**EXCERPT**
----------------

For the past week I have made sure to get up before everyone else so that I had some quiet time. Just me and God in the silence of the living room. I have read a lot of scripture and many a meditation in that time. I have read a lot about detachment to things of this world so that we cling harder to Christ. There has been scripture after scripture about trusting God with every aspect of my life about believing in a merciful God no matter what difficulty befalls you or what hardship your experiencing.
I have been slowly sifting through all of this, walking with Him each day working through some long standing issues I have about trust and God's plan for my life. I woke up with a troubled heart this morning. It happens that way sometimes. In my sleep I toss and turn with concern and little worries. If worry burned any calories, I would be runway model thin by now.
It is no secret that I struggle from time to time with trusting God with ALL the things in my life. I tend to trust Him with the BIG stuff like my daughter or my husbands job or our finances. I have written about the woman of great faith before
but it's the little things that I have trouble with.
So God decided that today would be a fabulous day for a POP quiz! That's right my friends. By this afternoon my little bubble came crashing down and God really pushed every panic button I have to see if I really truly believed that He would provide everything I needed.
First my laptop died. I mean it took my husband several hours to retrieve what could be retrieved and now it's just a sad shell of plastic. There is no money in the budget to purchase the type of laptop I would like so not only did God test me on panicking over the loss of information and portable freedom, but he is also challenging me in the financial hot spot. Do I really need a laptop or is it just a convenience?? Do I really trust God to provide everything I truly NEED???

----------------

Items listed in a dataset
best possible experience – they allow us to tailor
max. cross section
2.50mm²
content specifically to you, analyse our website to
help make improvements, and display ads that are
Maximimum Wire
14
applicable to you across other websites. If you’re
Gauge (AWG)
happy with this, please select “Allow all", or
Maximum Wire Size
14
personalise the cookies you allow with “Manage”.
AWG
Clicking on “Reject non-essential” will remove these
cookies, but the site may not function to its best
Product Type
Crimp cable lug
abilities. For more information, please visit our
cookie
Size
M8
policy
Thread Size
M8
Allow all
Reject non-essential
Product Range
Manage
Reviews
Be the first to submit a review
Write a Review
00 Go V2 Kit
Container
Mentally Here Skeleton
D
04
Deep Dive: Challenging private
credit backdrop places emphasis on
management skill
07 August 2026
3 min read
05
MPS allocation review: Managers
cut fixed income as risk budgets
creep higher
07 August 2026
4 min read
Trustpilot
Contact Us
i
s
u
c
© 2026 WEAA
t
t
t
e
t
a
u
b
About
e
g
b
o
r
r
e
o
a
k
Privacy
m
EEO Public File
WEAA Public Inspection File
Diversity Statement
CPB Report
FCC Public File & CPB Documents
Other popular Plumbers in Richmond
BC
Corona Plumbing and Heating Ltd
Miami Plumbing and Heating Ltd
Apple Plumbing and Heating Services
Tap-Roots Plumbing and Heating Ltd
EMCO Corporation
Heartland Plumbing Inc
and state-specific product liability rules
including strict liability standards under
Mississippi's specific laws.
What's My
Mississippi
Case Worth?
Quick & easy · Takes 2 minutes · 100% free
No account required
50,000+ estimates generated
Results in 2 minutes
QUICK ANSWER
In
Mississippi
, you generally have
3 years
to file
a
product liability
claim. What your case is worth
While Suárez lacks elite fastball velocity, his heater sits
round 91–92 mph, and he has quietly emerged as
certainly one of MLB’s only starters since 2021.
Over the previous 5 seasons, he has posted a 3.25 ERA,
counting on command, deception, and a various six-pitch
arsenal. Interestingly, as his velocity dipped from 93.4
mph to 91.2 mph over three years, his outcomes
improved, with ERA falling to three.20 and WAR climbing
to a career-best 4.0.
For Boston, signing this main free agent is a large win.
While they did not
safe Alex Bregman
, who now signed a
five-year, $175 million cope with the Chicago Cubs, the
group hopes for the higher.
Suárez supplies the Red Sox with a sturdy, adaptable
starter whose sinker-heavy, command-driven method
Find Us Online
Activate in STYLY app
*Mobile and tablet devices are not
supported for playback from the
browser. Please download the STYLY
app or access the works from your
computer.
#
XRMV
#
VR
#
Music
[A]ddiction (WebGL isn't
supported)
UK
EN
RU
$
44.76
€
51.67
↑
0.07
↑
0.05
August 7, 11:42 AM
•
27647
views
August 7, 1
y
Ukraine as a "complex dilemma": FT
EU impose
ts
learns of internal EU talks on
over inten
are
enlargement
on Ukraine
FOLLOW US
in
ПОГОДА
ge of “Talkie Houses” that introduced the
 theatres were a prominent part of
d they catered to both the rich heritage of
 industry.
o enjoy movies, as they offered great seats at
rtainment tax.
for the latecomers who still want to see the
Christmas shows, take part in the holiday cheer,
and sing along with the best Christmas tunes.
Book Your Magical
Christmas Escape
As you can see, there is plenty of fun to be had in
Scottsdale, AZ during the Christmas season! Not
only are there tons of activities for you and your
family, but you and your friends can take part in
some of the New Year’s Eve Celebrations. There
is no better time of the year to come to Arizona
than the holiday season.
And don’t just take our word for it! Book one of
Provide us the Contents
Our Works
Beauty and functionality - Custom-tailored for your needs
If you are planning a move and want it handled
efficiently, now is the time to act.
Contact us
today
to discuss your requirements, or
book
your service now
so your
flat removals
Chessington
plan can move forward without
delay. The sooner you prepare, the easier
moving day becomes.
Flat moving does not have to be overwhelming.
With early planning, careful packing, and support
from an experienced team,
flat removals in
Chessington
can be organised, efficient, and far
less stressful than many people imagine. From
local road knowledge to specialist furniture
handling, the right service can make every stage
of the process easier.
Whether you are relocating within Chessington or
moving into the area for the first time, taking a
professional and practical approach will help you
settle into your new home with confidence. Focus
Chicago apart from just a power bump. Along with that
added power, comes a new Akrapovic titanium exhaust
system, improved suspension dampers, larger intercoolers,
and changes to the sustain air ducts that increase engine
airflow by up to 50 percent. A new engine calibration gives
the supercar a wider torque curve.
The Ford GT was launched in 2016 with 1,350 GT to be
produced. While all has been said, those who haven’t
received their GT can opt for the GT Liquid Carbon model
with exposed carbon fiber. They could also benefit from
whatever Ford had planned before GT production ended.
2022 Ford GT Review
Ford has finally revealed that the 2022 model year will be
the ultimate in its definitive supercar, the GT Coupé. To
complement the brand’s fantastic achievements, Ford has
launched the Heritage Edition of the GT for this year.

----------------

**BRIEF 1**
In the passage about trusting God, what did the writer do every morning for the past week?
**BRIEF 2**
Write a continuation of the passage about trusting God, beginning after its final sentence.

**WRITTEN REPLY 1**
The writer got up before everyone else to have some quiet time.

**WRITTEN REPLY 2**
After I worked my way through that little diddy, He handed me another test of trust. My beautiful sweet Courtney had a series of seizures (five in four hours) that were very difficult to watch and even more difficult for Courtney to endure. These were the nasty kind...lots of red faces tinging purple, general tonic clonic grand mall nastiness. Do I trust God with my girl?? Do I trust that every time she suffers there is a higher purpose for it that I may never see this side of heave?? Do I trust that He will tell my heart when the last seizure will come?? That He and His most Blessed Mother will walk with me through ALL of it??
Then He just tore the roof off. I had gone to the bathroom and not to be indelicate, something was not right. REALLY not right. So I ended up in the E.R. with a minor panic attach thinking I had kidney stones and came out two hours latter with a severe bladder infection. Do I trust that there will be someone to love and care for my profoundly disabled daughter if I cannot?? Am I listening to my body and what it's trying to tell me about my stress level??
So here I am at the end of the day feeling just plain exhausted. How did I do with my POP quiz??
#1 - Well, we don't need a laptop, it's just convenient and there are other things that take priority right now. Thank you LORD that I backed everything but my email up. That I can recreate.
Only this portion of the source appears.